Two journalists from the Washington Post and Huffington Post have been charged with trespassing and interfering with a police officer's performance while reporting on the unrest following the killing of Michael Brown in Ferguson, Missouri last year.    

Editors from both newspapers have condemned the charges and called them “outrageous.”  

The Huffington Post's Ryan Reilly and the Washington Post's Wesley Lowery were initially arrested Aug 13, 2014 – just four days after Brown was shot and killed by white police officer Darren Wilson – after police officers entered the McDonald's where they were working.

According to police, the two were detained because they did not leave the fast food chain fast enough, after they were ordered to leave.

However, the two were quickly released and were not charged at the time.

Lowery then received a court summons earlier this month, ordering him to appear in a St. Louis County municipal court on Aug. 24, saying he could be arrested if he does not appear.

According to the summons, Lowery is charged with trespassing on private property and interfering with a police officer’s performance of his duties because, the summons alleges, he failed to comply with “repeated commands to immediately exit” the fast food chain.

These counts carry a penalty of up to one year in jail, a fine of US$1,000 or both.

Reilly has not yet received a summons, but a spokesman for the St.

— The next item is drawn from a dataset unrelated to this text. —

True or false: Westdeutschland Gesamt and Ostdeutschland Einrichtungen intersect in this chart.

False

Louis County executive confirmed that he will face the same charges, reported the Huffington Post.

“I maintained from the first day that our detention was illegal and unnecessary,” Lowery told the Washington Post from Ferguson, where he is covering the current wave of demonstrations there on the anniversary of Brown's death. “So I was surprised that a year later this is something officials in St. Louis County decided was worth revisiting.”

Washington Post executive editor Marty Baron called the arrests an “abuse of authority.”

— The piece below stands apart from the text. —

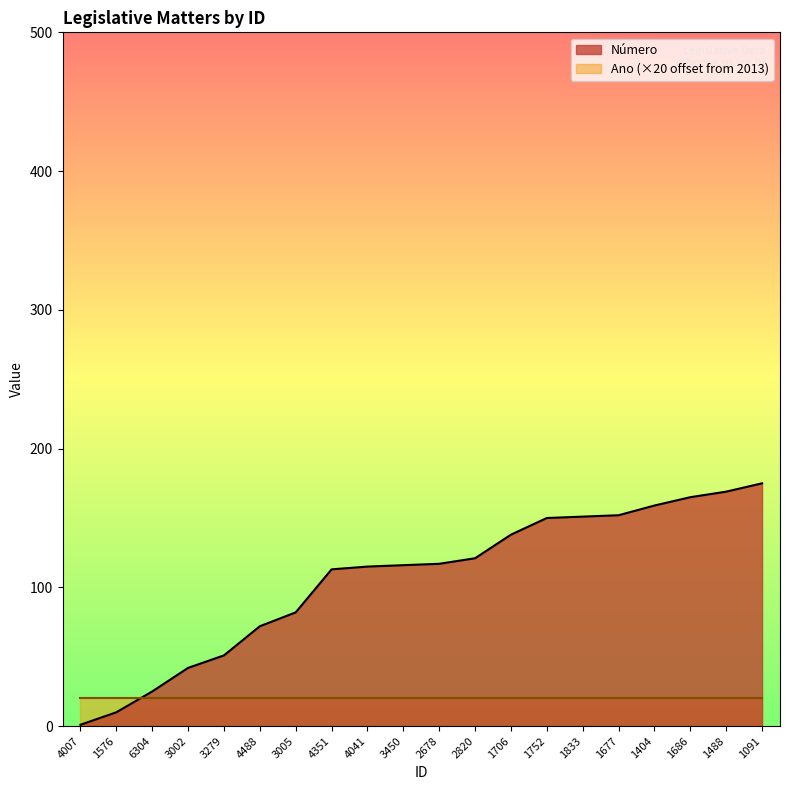

Reading right to left, extract all data points from this chart.

175	169	165	159	152	151	150	138	121	117	116	115	113	82	72	51	42	25	10	1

“Charging a reporter with trespassing and interfering with a police officer when he was just doing his job is outrageous,” said Baron in a statement released Monday, adding that “This latest action represents contemptible overreaching by prosecutors who seem to have no regard for the role of journalists seeking to cover a major story and following normal practice."

Huffington Post's Washington bureau chief Ryan Grim said in a statement that Reilly has the full support of the newspaper.

“A crime was committed at the McDonald’s, not by journalists, but by local police who assaulted both Ryan and Wesley Lowery of The Washington Post during violent arrests,” said Grim.